**DIRECTIONS FOR THIS TASK:**
Say how many lines in the following data hold the word "KeySecure". Write nothing but that number.

-- Opening Marker --

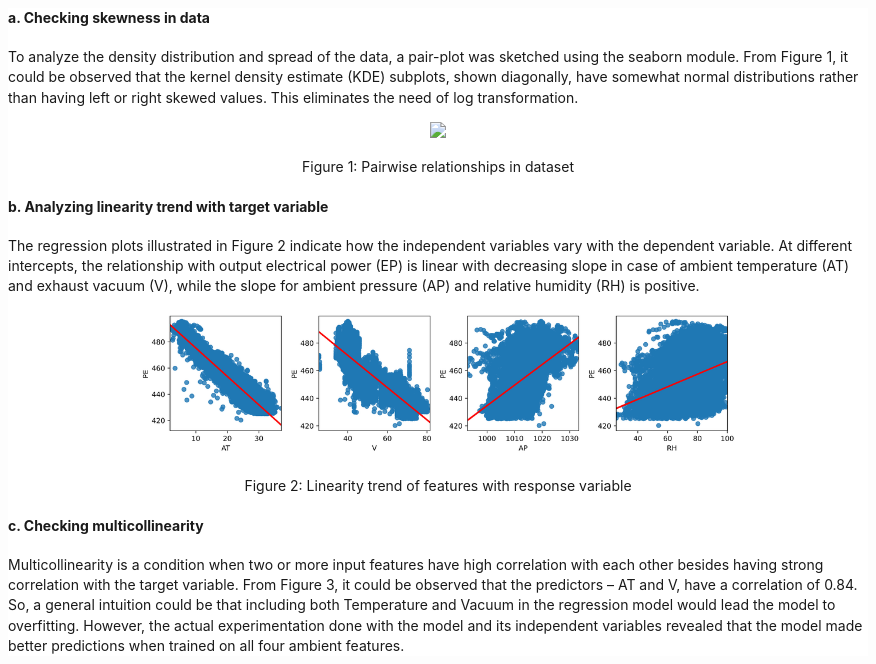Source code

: </div>

#### a. Checking skewness in data 
To analyze the density distribution and spread of the data, a pair-plot was sketched using the seaborn module. From Figure 1, it could be observed that the kernel density estimate (KDE) subplots, shown diagonally, have somewhat normal distributions rather than having left or right skewed values. This eliminates the need of log transformation.
<div align="center">
  <img src="https://github.com/rimshasaeed/Net-Hourly-Electrical-Power-Prediction-via-Regression/blob/main/results/pairplot.jpg" width="65%"/>
  <p>Figure 1: Pairwise relationships in dataset</p>
</div>

#### b.	Analyzing linearity trend with target variable
The regression plots illustrated in Figure 2 indicate how the independent variables vary with the dependent variable. At different intercepts, the relationship with output electrical power (EP) is linear with decreasing slope in case of ambient temperature (AT) and exhaust vacuum (V), while the slope for ambient pressure (AP) and relative humidity (RH) is positive.
<div align="center">
  <img src="https://github.com/rimshasaeed/Net-Hourly-Electrical-Power-Prediction-via-Regression/blob/main/results/linearity%20trend.jpg" width="70%"/>
  <p>Figure 2: Linearity trend of features with response variable</p>
</div>

#### c.	Checking multicollinearity
Multicollinearity is a condition when two or more input features have high correlation with each other besides having strong correlation with the target variable. From Figure 3, it could be observed that the predictors – AT and V, have a correlation of 0.84. So, a general intuition could be that including both Temperature and Vacuum in the regression model would lead the model to overfitting.
However, the actual experimentation done with the model and its independent variables revealed that the model made better predictions when trained on all four ambient features.
<div align="center">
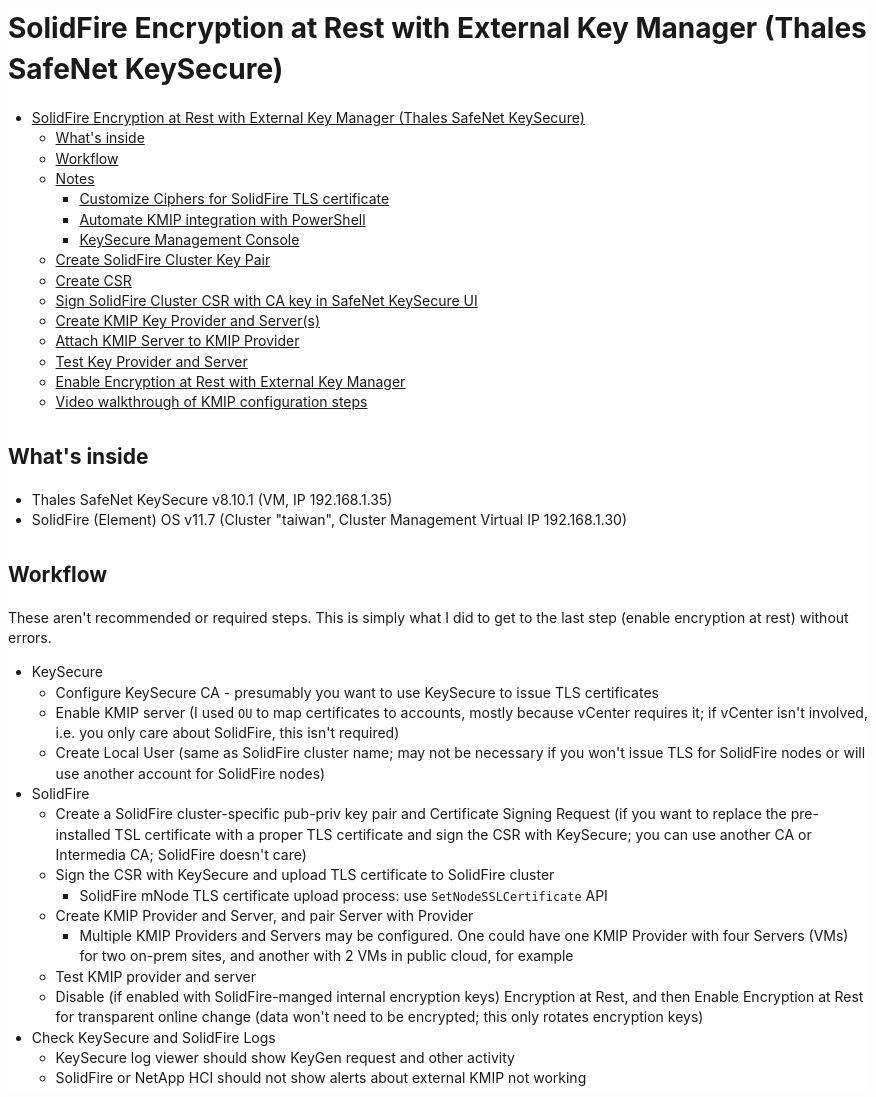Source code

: # SolidFire Encryption at Rest with External Key Manager (Thales SafeNet KeySecure)

- [SolidFire Encryption at Rest with External Key Manager (Thales SafeNet KeySecure)](#solidfire-encryption-at-rest-with-external-key-manager-thales-safenet-keysecure)
  - [What's inside](#whats-inside)
  - [Workflow](#workflow)
  - [Notes](#notes)
    - [Customize Ciphers for SolidFire TLS certificate](#customize-ciphers-for-solidfire-tls-certificate)
    - [Automate KMIP integration with PowerShell](#automate-kmip-integration-with-powershell)
    - [KeySecure Management Console](#keysecure-management-console)
  - [Create SolidFire Cluster Key Pair](#create-solidfire-cluster-key-pair)
  - [Create CSR](#create-csr)
  - [Sign SolidFire Cluster CSR with CA key in SafeNet KeySecure UI](#sign-solidfire-cluster-csr-with-ca-key-in-safenet-keysecure-ui)
  - [Create KMIP Key Provider and Server(s)](#create-kmip-key-provider-and-servers)
  - [Attach KMIP Server to KMIP Provider](#attach-kmip-server-to-kmip-provider)
  - [Test Key Provider and Server](#test-key-provider-and-server)
  - [Enable Encryption at Rest with External Key Manager](#enable-encryption-at-rest-with-external-key-manager)
  - [Video walkthrough of KMIP configuration steps](#video-walkthrough-of-kmip-configuration-steps)

## What's inside

- Thales SafeNet KeySecure v8.10.1 (VM, IP 192.168.1.35)
- SolidFire (Element) OS v11.7 (Cluster "taiwan", Cluster  Management Virtual IP 192.168.1.30)

## Workflow

These aren't recommended or required steps. This is simply what I did to get to the last step (enable encryption at rest) without errors.

- KeySecure
  - Configure KeySecure CA - presumably you want to use KeySecure to issue TLS certificates
  - Enable KMIP server (I used `OU` to map certificates to accounts, mostly because vCenter requires it; if vCenter isn't involved, i.e. you only care about SolidFire, this isn't required)
  - Create Local User (same as SolidFire cluster name; may not be necessary if you won't issue TLS for SolidFire nodes or will use another account for SolidFire nodes)
- SolidFire
  - Create a SolidFire cluster-specific pub-priv key pair and Certificate Signing Request (if you want to replace the pre-installed TSL certificate with a proper TLS certificate and sign the CSR with KeySecure; you can use another CA or Intermedia CA; SolidFire doesn't care)
  - Sign the CSR with KeySecure and upload TLS certificate to SolidFire cluster
    - SolidFire mNode TLS certificate upload process: use `SetNodeSSLCertificate` API
  - Create KMIP Provider and Server, and pair Server with Provider
    - Multiple KMIP Providers and Servers may be configured. One could have one KMIP Provider with four Servers (VMs) for two on-prem sites, and another with 2 VMs in public cloud, for example
  - Test KMIP provider and server
  - Disable (if enabled with SolidFire-manged internal encryption keys) Encryption at Rest, and then Enable Encryption at Rest for transparent online change (data won't need to be encrypted; this only rotates encryption keys)
- Check KeySecure and SolidFire Logs
  - KeySecure log viewer should show KeyGen request and other activity
  - SolidFire or NetApp HCI should not show alerts about external KMIP not working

-- Closing Marker --

**RESULT OF THIS TASK:**
11